→ **ACTIVITY**: Give again the line that contains "For every layout" and every line after it to the end of the records. Keep them exactly as they are and add nothing.
--- START ---
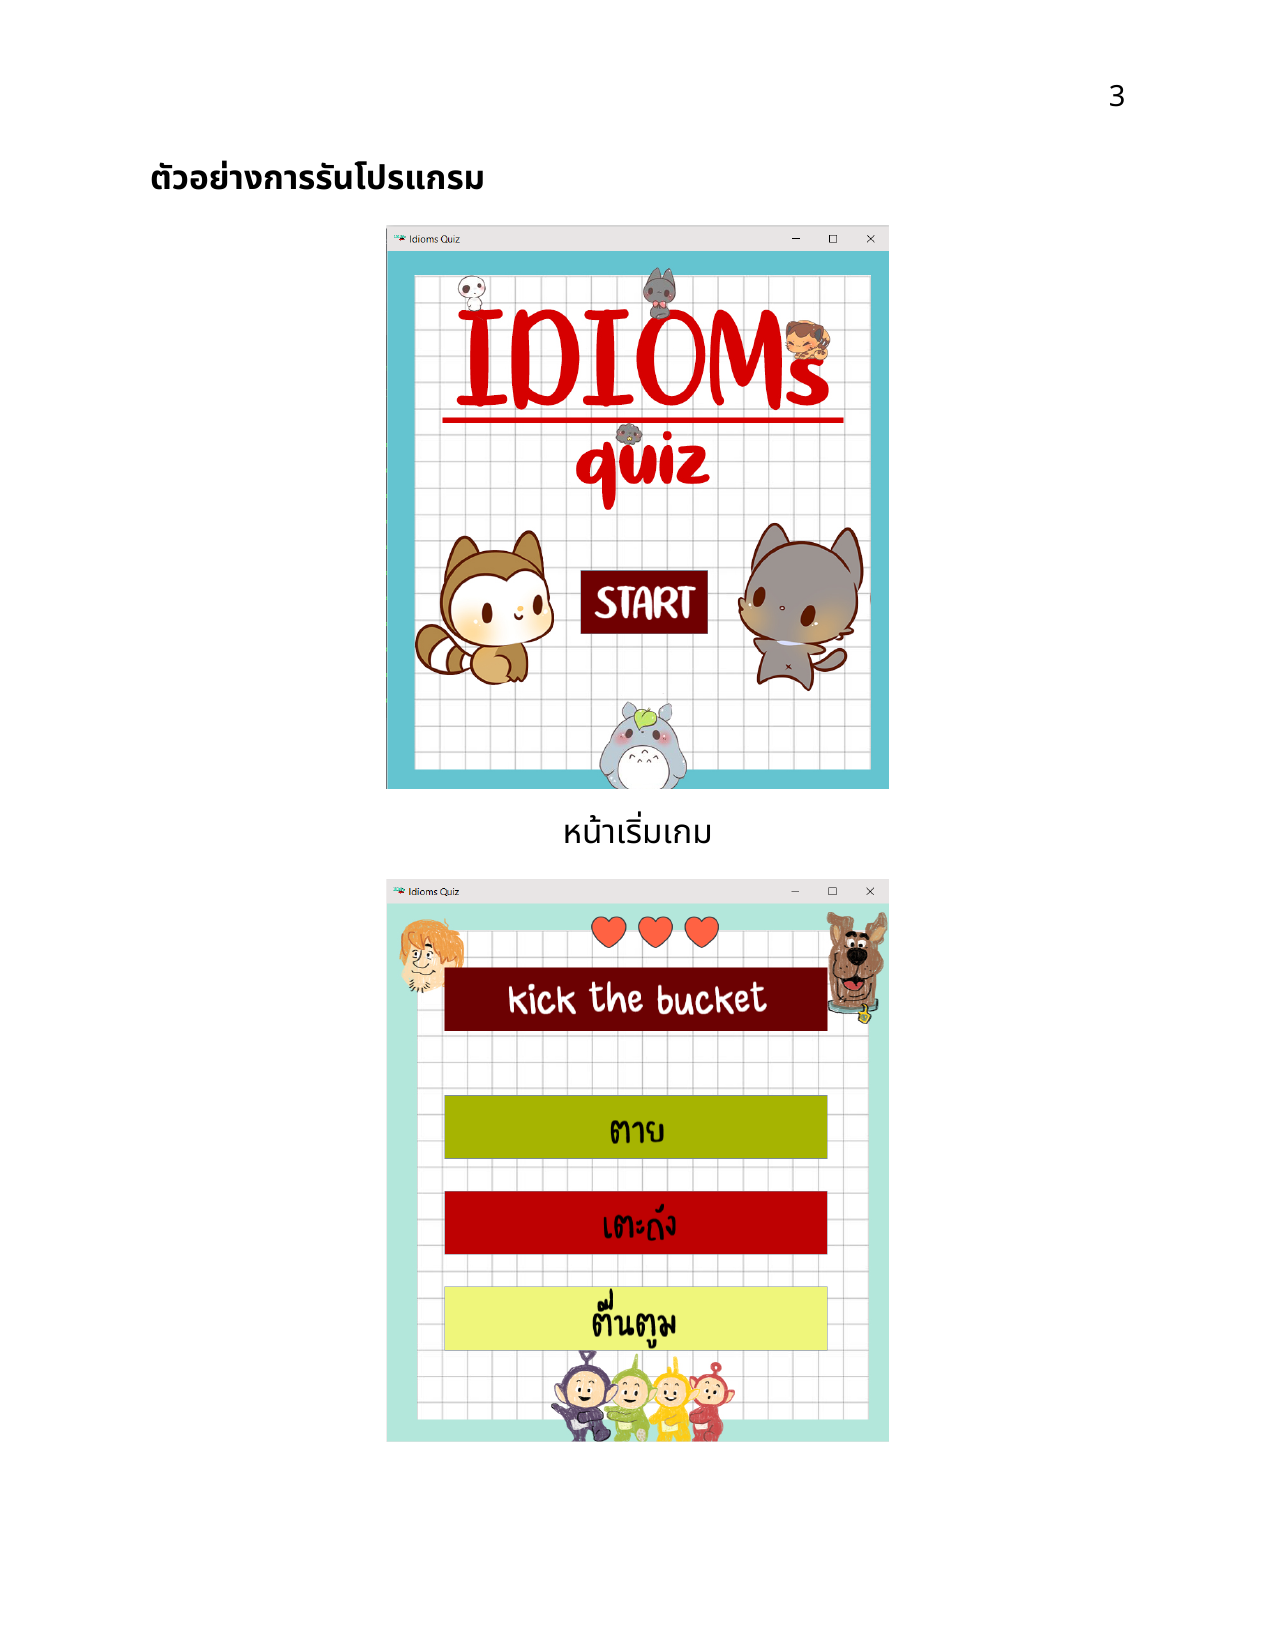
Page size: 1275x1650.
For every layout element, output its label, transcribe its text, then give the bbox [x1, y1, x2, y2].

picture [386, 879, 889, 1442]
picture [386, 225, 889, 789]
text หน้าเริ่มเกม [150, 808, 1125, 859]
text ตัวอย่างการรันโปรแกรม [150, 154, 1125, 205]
--- END ---
→ **RESULT OF THIS TASK**:
For every layout element, output its label, transcribe its text, then give the bbox [x1, y1, x2, y2].

picture [386, 879, 889, 1442]
picture [386, 225, 889, 789]
text หน้าเริ่มเกม [150, 808, 1125, 859]
text ตัวอย่างการรันโปรแกรม [150, 154, 1125, 205]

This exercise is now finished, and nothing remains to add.